I’m not trying to say I like or dislike the idea, I just haven’t yet understood the use case it solves.

Yes, to avoid the recursion and sometimes if data is complex to optimize performance (and maybe some future calculations like in observe methods)

Okay, so to avoid a recursive setter that would throw a StackOverflow–not a recursive loop of references that the garbage collector would have to deal with. :slight_smile:

The only thing is that a recursive setter that checks equality doesn’t protect us from that recursion.

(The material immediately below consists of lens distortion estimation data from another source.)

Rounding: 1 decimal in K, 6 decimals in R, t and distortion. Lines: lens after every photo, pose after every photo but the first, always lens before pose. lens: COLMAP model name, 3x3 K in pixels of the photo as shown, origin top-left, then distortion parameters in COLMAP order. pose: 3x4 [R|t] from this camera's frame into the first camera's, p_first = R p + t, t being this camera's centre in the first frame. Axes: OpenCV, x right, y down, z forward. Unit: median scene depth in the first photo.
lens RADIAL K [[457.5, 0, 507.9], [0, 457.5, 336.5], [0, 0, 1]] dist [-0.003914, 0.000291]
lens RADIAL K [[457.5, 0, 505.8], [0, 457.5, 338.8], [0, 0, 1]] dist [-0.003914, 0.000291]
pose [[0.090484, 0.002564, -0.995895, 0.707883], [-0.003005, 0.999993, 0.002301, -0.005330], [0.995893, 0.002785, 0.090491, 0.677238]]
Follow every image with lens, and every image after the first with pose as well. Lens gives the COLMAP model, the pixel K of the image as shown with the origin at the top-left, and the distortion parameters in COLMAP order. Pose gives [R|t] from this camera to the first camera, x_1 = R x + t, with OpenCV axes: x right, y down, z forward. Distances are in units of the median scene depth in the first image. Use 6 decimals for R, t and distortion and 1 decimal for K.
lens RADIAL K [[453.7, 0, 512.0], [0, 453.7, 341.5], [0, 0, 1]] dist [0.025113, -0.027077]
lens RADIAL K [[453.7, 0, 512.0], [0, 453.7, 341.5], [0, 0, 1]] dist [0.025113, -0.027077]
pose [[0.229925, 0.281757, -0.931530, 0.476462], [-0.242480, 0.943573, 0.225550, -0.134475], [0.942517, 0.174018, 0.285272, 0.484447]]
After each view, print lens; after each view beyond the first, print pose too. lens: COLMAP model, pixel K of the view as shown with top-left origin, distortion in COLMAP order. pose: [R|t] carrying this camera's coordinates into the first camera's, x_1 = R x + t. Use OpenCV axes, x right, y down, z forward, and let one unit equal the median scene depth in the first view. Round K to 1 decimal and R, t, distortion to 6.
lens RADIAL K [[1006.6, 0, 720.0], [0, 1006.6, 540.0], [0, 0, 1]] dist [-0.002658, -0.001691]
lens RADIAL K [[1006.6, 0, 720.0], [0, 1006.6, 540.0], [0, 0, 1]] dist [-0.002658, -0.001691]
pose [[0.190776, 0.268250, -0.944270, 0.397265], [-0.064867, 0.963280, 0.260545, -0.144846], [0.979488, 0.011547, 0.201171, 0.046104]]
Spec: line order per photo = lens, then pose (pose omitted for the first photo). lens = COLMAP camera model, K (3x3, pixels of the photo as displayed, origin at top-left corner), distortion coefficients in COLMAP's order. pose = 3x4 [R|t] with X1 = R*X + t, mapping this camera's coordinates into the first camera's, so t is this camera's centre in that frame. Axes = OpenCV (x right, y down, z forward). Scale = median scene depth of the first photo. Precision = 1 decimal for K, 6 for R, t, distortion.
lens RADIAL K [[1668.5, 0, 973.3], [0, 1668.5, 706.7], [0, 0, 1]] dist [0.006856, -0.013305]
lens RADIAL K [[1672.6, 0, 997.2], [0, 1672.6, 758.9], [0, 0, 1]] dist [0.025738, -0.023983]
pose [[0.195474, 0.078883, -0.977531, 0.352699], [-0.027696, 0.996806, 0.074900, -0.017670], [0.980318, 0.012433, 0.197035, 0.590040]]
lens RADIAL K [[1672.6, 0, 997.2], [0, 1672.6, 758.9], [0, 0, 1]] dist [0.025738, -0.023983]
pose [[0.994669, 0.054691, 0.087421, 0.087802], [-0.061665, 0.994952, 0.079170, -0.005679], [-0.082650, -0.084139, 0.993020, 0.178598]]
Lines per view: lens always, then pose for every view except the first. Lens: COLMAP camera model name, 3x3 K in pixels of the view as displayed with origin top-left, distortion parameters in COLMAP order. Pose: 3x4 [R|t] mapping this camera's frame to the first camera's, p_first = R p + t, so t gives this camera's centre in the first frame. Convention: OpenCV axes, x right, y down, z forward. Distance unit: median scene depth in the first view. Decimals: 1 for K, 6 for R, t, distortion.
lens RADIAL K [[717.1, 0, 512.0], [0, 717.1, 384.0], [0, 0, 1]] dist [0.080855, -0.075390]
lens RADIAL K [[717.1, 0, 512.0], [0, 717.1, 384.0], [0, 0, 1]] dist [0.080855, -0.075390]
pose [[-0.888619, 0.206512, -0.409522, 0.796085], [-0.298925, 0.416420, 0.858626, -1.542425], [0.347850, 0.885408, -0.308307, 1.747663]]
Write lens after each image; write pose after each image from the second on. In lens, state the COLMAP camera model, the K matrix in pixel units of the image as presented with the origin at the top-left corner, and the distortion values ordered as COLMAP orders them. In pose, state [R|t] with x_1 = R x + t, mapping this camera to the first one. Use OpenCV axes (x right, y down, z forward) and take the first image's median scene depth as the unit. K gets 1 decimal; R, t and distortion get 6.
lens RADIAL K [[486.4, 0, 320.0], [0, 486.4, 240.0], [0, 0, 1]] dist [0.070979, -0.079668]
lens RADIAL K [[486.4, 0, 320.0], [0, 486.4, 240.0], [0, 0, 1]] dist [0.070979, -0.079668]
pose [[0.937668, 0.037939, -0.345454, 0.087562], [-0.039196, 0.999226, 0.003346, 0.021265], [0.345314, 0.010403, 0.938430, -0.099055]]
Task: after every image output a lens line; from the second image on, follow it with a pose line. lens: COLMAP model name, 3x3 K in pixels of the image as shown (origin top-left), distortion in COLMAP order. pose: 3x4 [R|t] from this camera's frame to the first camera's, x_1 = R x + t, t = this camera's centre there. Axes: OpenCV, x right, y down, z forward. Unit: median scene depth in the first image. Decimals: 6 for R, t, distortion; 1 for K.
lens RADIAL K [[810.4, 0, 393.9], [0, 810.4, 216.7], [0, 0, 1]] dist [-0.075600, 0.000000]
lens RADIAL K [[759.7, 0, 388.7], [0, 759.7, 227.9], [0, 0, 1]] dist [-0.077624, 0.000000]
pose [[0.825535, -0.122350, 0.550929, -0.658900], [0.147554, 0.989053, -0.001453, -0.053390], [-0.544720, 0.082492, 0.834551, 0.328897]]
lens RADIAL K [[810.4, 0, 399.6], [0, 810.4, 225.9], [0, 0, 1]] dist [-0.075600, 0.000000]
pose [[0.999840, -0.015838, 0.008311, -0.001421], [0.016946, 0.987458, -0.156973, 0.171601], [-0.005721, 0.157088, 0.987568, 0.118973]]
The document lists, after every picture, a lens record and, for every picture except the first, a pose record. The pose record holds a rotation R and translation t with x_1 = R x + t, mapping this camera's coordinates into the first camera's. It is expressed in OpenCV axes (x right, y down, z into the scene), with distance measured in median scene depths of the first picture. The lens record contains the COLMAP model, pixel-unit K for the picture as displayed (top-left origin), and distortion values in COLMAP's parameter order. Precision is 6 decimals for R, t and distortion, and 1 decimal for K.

The idea of setUnique is that it won’t attempt to set the value unless the value isn’t equal. This won’t stop a recursive setter from throwing a StackOverflow error. It might accidentally stop some StackOverflows by skipping some assignments, but there’s the cause of the recursion could be anywhere–not only due to setting a value to itself.

This kind of protection may be applicable in some specific use case. If it is, implementing it as a normal setter will fix the issue without requiring the caller to have to decipher when to use a general purpose setUnique.

There’s quite a few risks of recursion in any method call including setters because that call is expected to do something. Even setUnique risks recursion by calling .equals() and the property getters. There may be another use for this in a framework or language that can help clarify why it might be useful but it’s hard to see any benefit without some tangible examples of it being used.